I try not to use the word anonymous anymore in today's world. Right. Mm-hmm. Facial recognition and genetics, it's hard to keep things anonymous. Um, you know, there are occasionally what we call directed donors. He uses a sister or a cousin, you know, or a friend, but most use a de-identified egg donor. There are frozen egg banks now, so we can use donated eggs that are either fresh or frozen.

And with egg freezing success, we're seeing frozen egg banks increasing their numbers as well. Most of the time egg donors are really 32 and under, you know, going back to statistics where we think quality is best or we need a lower quantity to achieve a live birth. And you know, we, when do we use egg donors?

Well, generally it's when success rates really start to fall. So many women in their forties right, are, have a higher likelihood of needing an egg.

Noor: Yeah. Yeah. That's super interesting topic. What are you excited about in terms of the future of IVF and how, how the field is gonna change with new technologies like, you know, whole genome and, you know, other things that are coming down the pipe.

Dr. Cooper: I, I love what I do in this field because of how fast technology is changing. How much we're learning and how quickly we adjust. So what are we doing in all areas of medicine right now?
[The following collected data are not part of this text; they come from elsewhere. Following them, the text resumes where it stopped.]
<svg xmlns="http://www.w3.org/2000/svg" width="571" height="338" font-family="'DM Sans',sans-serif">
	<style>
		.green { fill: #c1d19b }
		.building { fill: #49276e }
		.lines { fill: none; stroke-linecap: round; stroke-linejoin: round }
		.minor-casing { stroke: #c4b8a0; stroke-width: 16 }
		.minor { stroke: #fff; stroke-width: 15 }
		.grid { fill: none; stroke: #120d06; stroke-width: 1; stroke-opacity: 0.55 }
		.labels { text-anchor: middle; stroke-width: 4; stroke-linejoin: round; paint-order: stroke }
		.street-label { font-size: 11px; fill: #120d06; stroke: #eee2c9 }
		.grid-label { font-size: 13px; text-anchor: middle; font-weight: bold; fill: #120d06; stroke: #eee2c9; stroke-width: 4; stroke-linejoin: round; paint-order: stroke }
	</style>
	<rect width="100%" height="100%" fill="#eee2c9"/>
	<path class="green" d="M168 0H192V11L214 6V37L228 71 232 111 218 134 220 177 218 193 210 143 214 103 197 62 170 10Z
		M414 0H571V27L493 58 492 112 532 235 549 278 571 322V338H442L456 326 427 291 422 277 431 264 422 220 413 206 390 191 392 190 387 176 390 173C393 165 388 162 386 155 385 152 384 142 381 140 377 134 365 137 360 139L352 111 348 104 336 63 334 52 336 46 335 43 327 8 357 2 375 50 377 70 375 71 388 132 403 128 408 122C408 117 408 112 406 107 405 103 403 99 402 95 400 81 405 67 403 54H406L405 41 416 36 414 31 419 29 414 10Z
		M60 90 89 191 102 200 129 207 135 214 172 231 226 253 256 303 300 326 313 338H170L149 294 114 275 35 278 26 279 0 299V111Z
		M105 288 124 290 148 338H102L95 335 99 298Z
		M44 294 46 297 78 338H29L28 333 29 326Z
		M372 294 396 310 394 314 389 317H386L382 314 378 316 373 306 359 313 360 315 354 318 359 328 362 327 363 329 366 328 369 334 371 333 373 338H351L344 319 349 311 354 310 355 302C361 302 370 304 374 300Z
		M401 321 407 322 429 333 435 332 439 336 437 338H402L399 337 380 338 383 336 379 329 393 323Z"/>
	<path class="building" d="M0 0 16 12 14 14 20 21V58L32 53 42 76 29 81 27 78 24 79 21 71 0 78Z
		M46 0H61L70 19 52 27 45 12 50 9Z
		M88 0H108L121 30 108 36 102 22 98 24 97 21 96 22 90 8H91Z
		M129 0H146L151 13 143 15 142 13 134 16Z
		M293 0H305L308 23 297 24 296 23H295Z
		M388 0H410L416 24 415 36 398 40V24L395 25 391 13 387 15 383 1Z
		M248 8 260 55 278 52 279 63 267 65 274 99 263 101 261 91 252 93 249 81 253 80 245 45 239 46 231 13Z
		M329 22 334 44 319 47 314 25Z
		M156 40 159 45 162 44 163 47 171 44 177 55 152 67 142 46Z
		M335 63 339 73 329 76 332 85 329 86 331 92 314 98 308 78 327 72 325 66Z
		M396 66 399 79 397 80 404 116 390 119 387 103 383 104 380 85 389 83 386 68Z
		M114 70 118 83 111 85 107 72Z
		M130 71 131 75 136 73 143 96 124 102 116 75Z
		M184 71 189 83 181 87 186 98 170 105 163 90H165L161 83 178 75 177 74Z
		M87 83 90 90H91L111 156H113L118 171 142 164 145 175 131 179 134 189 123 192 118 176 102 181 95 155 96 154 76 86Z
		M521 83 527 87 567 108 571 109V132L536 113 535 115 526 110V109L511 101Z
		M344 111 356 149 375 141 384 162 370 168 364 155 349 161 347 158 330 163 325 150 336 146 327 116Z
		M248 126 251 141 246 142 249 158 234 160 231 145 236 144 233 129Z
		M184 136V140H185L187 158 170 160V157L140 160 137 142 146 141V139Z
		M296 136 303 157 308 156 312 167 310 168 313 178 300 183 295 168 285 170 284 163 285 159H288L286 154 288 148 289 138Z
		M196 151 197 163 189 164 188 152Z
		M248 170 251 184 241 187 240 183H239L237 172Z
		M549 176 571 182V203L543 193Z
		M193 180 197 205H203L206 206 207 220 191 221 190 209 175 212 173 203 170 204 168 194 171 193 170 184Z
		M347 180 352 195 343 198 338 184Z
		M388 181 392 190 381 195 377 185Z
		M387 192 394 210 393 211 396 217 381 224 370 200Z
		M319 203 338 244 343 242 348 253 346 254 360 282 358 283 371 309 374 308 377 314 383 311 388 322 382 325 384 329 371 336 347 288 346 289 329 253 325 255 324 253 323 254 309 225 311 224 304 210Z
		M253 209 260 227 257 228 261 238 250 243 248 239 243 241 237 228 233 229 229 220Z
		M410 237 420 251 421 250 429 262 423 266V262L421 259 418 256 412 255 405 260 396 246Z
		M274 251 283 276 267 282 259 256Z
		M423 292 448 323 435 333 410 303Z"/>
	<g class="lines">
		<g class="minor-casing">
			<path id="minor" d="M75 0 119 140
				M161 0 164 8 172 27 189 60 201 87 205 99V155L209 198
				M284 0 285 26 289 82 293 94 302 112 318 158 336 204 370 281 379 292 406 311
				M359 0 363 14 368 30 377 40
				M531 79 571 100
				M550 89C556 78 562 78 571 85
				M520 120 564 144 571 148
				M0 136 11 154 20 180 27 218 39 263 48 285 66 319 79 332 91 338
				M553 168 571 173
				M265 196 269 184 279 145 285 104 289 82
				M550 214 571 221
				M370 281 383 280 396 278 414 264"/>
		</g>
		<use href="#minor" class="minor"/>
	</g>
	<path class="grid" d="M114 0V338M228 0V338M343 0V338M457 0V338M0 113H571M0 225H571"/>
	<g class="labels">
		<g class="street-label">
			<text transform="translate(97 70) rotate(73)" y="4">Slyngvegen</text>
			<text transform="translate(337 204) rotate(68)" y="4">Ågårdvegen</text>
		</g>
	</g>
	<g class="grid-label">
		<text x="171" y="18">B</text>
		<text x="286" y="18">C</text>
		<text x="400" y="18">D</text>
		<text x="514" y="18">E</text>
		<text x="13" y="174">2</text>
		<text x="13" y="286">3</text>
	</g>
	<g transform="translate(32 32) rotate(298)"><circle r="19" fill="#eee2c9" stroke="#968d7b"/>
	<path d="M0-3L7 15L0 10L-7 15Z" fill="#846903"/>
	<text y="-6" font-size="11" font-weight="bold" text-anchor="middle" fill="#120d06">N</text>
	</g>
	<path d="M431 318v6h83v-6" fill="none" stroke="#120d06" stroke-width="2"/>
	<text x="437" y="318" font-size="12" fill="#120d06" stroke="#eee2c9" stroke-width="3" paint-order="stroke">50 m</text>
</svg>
We're trying to shift from a reactive nature to a proactive nature, right? Mm-hmm. Isn't it better to prevent cardiovascular disease than get a bypass, you know, at age 60?

Noor: Mm-hmm.

Dr. Cooper: And we're looking at that in all aspects of health, right? In aging, right? And so this is where we sit in the medical field. This is where we sit in the IVF world because only we're pretty young, right? Mm-hmm. Just over four decades, and you look at the rapid acceleration of the ability to test the embryos, which are microscopic, right?

We used to need several cells and now we learn a lot in a single cell even, right? We're moving fast, and that's really cool. We wanna make sure that we're building healthy families, and that's what we're trying to do.
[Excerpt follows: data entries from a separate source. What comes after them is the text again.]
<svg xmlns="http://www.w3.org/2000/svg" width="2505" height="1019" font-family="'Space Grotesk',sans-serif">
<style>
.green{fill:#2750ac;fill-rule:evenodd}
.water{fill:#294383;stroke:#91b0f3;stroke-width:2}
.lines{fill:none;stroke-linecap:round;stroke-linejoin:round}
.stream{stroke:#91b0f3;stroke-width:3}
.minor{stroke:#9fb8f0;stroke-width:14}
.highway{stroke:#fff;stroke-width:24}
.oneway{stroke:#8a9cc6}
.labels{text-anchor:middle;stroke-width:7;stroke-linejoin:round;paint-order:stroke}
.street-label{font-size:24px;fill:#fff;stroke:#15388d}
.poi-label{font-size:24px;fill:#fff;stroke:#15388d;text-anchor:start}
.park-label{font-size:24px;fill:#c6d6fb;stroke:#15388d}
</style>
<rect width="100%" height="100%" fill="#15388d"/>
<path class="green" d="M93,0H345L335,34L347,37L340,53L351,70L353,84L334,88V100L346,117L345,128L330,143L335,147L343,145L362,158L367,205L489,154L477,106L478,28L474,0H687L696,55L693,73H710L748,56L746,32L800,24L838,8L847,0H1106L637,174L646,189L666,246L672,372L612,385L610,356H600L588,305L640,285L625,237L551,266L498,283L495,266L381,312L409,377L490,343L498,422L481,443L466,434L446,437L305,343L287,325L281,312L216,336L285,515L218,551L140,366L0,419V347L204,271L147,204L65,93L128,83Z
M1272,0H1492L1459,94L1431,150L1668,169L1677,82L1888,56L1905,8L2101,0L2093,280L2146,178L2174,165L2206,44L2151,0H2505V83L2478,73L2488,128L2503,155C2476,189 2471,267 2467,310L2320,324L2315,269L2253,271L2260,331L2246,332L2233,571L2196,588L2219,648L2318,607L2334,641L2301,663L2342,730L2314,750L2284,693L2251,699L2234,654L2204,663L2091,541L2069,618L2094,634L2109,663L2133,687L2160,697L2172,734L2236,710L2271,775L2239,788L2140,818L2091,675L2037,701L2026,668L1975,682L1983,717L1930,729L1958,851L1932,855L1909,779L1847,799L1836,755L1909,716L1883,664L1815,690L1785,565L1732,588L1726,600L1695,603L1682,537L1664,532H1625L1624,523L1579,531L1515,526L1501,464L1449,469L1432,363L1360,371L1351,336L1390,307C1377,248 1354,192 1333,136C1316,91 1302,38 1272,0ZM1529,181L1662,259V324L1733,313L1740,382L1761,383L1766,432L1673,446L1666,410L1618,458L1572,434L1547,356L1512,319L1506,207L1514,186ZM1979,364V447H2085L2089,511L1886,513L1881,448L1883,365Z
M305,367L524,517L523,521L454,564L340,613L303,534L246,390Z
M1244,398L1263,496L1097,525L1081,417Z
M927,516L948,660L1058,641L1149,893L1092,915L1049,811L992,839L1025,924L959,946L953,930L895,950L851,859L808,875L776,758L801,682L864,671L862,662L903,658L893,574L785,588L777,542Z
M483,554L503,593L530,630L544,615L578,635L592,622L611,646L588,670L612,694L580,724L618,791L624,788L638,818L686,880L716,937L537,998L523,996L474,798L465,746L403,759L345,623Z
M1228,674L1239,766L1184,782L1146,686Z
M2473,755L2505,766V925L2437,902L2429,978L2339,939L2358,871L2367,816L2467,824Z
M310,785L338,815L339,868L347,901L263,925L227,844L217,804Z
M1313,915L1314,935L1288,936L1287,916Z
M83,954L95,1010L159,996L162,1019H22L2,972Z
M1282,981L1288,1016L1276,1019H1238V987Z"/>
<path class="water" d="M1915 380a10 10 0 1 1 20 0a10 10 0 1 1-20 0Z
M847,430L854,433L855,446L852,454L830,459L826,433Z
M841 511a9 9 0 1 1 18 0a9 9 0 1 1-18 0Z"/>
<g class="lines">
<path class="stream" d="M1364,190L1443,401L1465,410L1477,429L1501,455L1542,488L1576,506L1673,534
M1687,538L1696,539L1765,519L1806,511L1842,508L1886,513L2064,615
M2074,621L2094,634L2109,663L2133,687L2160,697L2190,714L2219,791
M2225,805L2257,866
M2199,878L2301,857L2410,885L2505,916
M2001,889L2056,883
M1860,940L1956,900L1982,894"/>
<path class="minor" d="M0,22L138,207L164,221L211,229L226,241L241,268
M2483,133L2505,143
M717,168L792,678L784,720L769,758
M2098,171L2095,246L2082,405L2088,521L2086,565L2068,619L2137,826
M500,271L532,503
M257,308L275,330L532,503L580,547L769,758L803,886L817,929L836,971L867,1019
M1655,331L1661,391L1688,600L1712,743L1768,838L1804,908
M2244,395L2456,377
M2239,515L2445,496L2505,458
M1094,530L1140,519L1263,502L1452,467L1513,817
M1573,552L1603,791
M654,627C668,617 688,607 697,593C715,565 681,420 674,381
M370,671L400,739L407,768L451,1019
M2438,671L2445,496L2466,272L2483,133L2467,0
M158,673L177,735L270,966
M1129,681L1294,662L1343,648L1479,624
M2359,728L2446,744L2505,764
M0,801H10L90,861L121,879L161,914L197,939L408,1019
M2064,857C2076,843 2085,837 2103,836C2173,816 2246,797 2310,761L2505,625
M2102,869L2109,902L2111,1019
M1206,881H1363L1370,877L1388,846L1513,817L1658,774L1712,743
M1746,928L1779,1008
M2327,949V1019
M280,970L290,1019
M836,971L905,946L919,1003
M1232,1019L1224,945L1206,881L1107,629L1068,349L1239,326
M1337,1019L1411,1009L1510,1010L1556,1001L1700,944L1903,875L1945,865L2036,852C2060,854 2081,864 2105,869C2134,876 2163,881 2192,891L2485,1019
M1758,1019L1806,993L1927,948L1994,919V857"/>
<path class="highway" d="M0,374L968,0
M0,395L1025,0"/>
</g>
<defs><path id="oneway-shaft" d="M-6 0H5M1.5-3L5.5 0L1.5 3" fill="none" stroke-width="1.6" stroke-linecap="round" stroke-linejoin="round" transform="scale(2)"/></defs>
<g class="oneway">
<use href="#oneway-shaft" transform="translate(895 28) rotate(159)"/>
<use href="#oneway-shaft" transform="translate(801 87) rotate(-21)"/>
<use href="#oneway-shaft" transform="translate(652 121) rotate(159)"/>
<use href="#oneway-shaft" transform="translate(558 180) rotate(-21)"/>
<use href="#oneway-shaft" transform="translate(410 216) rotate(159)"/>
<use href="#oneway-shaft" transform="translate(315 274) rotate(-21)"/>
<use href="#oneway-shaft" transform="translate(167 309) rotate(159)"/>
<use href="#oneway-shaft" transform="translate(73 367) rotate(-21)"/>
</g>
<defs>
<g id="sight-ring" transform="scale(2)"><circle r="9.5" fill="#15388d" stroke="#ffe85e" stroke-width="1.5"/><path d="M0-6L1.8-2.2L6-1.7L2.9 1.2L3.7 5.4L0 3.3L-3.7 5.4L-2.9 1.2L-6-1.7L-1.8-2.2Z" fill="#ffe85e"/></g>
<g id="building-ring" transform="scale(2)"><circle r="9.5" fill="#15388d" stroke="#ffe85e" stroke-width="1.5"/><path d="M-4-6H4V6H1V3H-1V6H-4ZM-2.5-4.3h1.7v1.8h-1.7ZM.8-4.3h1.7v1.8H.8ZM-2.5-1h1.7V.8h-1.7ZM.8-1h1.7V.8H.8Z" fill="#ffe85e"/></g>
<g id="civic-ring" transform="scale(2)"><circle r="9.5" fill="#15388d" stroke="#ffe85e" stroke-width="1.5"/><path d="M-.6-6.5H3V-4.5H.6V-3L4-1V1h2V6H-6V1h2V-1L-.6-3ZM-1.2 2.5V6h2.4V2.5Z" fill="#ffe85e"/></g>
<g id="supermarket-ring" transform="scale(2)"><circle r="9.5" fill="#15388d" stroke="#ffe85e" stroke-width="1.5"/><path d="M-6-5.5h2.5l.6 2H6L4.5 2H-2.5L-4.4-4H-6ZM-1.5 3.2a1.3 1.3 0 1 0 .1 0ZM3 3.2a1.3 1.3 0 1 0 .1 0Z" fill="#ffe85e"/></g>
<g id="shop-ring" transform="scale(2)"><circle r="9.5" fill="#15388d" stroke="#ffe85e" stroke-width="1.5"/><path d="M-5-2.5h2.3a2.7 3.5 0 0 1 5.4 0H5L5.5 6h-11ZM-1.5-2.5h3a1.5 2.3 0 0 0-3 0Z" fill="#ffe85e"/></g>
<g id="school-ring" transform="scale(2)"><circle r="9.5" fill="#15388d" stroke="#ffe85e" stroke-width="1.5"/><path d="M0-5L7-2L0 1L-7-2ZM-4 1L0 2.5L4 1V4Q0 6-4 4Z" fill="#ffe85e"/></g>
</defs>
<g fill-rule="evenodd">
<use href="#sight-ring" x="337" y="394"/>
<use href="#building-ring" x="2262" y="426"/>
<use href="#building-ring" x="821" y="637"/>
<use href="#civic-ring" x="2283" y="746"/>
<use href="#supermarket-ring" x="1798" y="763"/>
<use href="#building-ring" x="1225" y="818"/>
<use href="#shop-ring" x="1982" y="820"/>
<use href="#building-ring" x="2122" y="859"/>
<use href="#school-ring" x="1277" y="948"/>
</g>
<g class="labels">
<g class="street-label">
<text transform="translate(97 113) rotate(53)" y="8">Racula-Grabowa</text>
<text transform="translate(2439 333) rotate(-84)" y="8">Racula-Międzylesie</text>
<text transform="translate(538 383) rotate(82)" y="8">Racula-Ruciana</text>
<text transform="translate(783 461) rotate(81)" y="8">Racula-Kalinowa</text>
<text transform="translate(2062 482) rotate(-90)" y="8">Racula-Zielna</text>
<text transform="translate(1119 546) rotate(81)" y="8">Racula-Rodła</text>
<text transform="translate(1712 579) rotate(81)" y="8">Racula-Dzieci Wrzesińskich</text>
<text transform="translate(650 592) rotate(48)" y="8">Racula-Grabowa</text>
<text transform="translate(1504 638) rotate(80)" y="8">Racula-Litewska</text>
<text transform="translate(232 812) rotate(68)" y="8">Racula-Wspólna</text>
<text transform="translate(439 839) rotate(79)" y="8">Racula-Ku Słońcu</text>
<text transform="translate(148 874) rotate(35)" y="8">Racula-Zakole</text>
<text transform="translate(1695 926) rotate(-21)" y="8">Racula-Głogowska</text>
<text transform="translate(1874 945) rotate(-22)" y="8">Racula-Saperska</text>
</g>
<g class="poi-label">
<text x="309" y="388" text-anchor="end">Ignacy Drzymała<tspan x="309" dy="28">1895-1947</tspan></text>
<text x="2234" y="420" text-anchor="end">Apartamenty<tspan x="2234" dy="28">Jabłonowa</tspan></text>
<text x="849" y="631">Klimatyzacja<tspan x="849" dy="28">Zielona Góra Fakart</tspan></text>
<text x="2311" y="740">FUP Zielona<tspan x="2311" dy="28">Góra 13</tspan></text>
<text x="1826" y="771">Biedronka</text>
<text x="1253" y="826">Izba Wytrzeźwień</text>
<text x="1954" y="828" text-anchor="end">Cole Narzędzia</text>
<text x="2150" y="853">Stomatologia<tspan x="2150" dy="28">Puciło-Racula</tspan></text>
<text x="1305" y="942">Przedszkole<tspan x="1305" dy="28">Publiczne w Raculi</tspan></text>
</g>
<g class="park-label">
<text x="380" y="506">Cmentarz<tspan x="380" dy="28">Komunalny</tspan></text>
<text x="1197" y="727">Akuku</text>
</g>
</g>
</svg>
Noor: Yeah. Awesome. Uh, so great to chat with you and, um, yeah, hope us inspire some more people to become, uh, you know, Arias like you.

I mean, you have the coolest job ever. You get to help all these families have healthy babies. I'm sure you have a drawer full of, you know, thank you cards and baby photos from all the people who, um, you know, they, they owe their, their favorites and um, their family too. So thanks so much for taking the time and, uh, chatting with us about everything from fertility to genetics, to eggs and uh, um, over equality was amazing.

Thanks much for your time.

Dr. Cooper: Thank you for having me. And thank you for all you're doing in the field too.